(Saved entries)
.....
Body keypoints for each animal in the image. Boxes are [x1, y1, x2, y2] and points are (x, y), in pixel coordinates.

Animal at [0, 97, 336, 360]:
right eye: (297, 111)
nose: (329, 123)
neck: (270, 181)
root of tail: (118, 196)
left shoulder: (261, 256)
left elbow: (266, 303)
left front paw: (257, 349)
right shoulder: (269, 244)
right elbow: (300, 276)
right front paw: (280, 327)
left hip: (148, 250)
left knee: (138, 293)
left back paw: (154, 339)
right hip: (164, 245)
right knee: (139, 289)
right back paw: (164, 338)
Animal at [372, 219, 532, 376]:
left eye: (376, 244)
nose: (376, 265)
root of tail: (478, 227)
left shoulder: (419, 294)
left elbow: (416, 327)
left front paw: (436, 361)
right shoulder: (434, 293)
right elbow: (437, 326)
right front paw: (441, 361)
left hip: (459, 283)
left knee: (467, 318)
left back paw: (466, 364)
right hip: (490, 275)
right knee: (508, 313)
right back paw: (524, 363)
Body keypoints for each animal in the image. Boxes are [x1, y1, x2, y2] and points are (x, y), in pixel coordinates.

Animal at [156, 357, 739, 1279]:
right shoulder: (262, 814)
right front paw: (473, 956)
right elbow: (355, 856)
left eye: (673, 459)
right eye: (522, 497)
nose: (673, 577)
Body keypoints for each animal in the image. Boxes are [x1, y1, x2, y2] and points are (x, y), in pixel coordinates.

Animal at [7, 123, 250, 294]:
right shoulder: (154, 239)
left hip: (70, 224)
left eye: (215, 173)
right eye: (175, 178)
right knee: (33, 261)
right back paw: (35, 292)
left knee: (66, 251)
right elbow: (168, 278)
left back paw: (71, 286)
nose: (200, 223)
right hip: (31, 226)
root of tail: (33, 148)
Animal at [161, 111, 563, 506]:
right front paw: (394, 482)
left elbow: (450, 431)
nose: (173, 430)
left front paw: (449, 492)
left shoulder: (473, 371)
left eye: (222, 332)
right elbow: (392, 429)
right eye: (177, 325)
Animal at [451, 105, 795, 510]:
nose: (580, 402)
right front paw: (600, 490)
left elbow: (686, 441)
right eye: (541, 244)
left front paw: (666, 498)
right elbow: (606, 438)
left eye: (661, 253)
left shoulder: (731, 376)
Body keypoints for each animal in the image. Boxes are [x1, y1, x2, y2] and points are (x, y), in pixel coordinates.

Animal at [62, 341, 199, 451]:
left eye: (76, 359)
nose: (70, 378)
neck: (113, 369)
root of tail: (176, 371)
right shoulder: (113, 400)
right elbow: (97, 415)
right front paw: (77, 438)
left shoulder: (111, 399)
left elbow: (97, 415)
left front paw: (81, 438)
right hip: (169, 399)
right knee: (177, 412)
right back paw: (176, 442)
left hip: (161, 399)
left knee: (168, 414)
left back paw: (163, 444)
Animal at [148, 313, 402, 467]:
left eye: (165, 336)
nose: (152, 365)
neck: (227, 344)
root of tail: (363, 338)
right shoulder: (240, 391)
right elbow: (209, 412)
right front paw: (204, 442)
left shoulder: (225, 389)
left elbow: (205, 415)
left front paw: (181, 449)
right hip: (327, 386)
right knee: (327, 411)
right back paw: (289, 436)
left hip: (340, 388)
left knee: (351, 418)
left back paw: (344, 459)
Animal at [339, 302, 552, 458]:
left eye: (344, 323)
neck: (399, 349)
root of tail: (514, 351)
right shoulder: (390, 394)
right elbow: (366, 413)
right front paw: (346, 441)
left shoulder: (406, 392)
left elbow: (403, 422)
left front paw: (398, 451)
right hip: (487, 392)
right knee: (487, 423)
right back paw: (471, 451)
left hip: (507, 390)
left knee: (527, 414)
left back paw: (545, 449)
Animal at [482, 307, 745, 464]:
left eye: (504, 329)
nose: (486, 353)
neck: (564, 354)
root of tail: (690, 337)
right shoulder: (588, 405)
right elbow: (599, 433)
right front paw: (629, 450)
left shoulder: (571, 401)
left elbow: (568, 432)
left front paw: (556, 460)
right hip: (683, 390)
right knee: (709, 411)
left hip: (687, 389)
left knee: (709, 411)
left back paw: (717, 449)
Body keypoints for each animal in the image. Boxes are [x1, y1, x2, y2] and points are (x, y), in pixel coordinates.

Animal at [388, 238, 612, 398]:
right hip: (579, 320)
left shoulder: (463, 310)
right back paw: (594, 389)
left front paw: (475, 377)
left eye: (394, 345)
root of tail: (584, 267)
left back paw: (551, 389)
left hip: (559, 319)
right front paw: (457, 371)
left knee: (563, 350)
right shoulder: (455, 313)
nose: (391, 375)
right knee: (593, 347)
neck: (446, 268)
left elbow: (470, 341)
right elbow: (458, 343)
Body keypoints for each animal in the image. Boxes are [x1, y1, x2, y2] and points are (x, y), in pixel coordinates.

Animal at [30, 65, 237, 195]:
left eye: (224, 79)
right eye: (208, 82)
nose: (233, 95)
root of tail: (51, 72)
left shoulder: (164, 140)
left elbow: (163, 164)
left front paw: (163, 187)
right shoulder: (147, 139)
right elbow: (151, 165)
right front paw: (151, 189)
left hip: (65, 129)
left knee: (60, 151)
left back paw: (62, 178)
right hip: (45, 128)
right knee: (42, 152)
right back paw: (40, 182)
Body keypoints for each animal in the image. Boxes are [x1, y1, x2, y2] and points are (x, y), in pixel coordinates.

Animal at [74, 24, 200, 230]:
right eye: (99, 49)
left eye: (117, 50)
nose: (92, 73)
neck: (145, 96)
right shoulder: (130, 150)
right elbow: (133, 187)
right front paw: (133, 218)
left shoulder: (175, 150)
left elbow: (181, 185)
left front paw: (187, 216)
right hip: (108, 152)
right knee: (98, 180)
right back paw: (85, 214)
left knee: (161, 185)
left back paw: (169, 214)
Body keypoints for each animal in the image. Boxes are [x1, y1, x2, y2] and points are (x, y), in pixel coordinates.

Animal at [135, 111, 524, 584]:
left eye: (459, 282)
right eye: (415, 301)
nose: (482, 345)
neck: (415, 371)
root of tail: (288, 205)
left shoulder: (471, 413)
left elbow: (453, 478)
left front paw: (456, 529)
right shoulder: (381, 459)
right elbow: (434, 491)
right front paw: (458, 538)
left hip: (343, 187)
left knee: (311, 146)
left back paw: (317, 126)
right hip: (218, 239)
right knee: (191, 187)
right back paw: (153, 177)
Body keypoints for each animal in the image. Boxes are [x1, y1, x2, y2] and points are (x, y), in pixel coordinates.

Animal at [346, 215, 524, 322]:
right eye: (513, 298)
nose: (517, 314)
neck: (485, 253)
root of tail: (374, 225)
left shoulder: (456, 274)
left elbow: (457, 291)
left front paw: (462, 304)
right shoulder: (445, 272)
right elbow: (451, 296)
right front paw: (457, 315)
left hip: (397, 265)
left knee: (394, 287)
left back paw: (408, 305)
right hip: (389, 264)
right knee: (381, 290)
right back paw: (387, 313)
.....
Quote every line of the records above, from the first down to the one holding "right shoulder: (269, 244)", exactly as written.

SOLUTION FOR THIS EXERCISE:
Body keypoints for each animal in the image. Boxes are [x1, y1, x2, y2] and points are (x, y), in pixel coordinates.

Animal at [0, 97, 336, 360]:
right eye: (297, 111)
nose: (329, 123)
neck: (270, 181)
root of tail: (118, 196)
left shoulder: (261, 256)
left elbow: (266, 303)
left front paw: (257, 349)
right shoulder: (269, 244)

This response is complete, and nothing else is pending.